(Recorded data)
- - - -
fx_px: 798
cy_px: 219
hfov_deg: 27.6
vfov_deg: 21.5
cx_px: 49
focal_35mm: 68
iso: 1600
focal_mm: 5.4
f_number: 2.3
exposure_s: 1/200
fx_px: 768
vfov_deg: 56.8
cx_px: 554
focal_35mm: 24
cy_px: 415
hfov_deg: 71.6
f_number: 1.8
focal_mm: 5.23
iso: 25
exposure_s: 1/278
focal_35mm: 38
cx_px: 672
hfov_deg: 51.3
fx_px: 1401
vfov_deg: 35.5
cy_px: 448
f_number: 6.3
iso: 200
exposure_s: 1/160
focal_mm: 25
- - - -
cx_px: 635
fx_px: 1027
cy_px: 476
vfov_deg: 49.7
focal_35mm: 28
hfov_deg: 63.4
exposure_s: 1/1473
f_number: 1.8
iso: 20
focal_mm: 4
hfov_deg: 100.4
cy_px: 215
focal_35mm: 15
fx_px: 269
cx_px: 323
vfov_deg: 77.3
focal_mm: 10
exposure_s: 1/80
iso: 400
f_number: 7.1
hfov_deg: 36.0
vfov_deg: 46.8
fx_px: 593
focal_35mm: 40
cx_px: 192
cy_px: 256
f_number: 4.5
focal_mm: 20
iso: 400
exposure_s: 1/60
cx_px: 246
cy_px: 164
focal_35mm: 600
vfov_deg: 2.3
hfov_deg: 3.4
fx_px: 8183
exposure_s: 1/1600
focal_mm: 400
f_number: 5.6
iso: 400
- - - -
Task prompt:
Each line above from the one with "exposure_s: 1/200" up to and including the one with "focal_mm: 25" must be set down exactly, and no line outside that span may appear.

Task solution:
exposure_s: 1/200
fx_px: 768
vfov_deg: 56.8
cx_px: 554
focal_35mm: 24
cy_px: 415
hfov_deg: 71.6
f_number: 1.8
focal_mm: 5.23
iso: 25
exposure_s: 1/278
focal_35mm: 38
cx_px: 672
hfov_deg: 51.3
fx_px: 1401
vfov_deg: 35.5
cy_px: 448
f_number: 6.3
iso: 200
exposure_s: 1/160
focal_mm: 25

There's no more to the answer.